What if this marketing isn’t for you? I mean, let’s face it, folks like us aren’t going to be driven to watch a film because its name is emblazoned on a Coke Zero can. And we don’t need to know that it’s opening on Dec. 18; we’ve pretty much got that written down on our calendars – whether mentally or physically. Because odds are you’re going to see it, commercials be damned. I know I will. It’s got the name James Cameron on it. I’d see it even if every frame of the trailer made me want to peel my eyelids off.

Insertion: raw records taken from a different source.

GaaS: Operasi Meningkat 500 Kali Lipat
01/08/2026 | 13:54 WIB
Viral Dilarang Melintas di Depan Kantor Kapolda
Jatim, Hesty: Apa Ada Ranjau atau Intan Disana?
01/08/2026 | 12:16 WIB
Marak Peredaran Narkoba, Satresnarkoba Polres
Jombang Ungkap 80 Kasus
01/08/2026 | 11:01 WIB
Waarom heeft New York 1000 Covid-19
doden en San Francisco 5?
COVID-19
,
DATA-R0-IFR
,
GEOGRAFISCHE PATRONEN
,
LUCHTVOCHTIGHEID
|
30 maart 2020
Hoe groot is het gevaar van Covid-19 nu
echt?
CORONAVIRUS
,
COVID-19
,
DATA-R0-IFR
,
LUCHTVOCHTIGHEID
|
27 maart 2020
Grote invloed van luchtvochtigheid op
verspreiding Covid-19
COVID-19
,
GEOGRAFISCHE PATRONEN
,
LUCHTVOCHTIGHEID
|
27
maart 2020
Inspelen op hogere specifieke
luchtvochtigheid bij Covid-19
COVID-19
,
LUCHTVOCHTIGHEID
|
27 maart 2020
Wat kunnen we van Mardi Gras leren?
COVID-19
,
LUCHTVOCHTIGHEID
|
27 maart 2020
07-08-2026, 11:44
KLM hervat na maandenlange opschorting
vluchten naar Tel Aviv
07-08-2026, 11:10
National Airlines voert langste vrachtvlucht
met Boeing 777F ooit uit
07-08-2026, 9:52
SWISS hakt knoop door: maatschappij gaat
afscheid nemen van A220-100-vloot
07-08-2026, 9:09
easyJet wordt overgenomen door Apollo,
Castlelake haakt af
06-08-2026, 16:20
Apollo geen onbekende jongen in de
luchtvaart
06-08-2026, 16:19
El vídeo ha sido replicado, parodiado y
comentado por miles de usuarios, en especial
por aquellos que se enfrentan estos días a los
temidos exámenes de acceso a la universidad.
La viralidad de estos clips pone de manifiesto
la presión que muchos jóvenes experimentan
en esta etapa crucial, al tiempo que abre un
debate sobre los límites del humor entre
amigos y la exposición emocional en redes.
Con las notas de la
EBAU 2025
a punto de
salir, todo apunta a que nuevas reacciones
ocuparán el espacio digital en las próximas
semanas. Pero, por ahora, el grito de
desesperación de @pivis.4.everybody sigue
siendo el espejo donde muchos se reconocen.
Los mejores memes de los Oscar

No, my guess is that Fox is afraid everyone else won’t see it. After all, this is this year’s Lord of the Rings, the season’s Harry Potter; its Star Wars. A ton of money went into this thing, regardless of which estimate you believe, and the film lacks the one component all of those properties have in common: brand recognition. People know what Lord of the Rings is. They know Harry Potter. They don’t know what the heck an Avatar is supposed to be. They have no idea what to expect – unless, of course, Fox rams the ideas down their throat so hard that once it is in theaters people need to run and see it just to find out what all the fuss is about, like they did in droves for Harry PotterThe Dark Knight and Twilight. Once there, the film can speak for itself, and on that front I am acutely aware that the studio is confident.

Fox, well known for keeping the Internet press at arm’s length, this time is giving the the full court press. For years I have been on a banned list from seeing their films at screenings, but now I’m receiving invites for interviews and an invite to an early, press-only, no-friends screening. Studios only hold “no +1” screenings when they are very, very confident that everyone will want to pay to see it and that press will pay to see it again with friends and family.

So is the bad advertising indicative of a bad film? I think not. The studio isn’t worried about what the alpha filmgoers think about their advertising. They know your ticket is as good as sold, especially once you hear positive reviews. This is for a different crowd entirely. And since those filmgoers are beginning to ask us critics “Will this be any good?” I’m starting to question whether it is really bad advertising at all.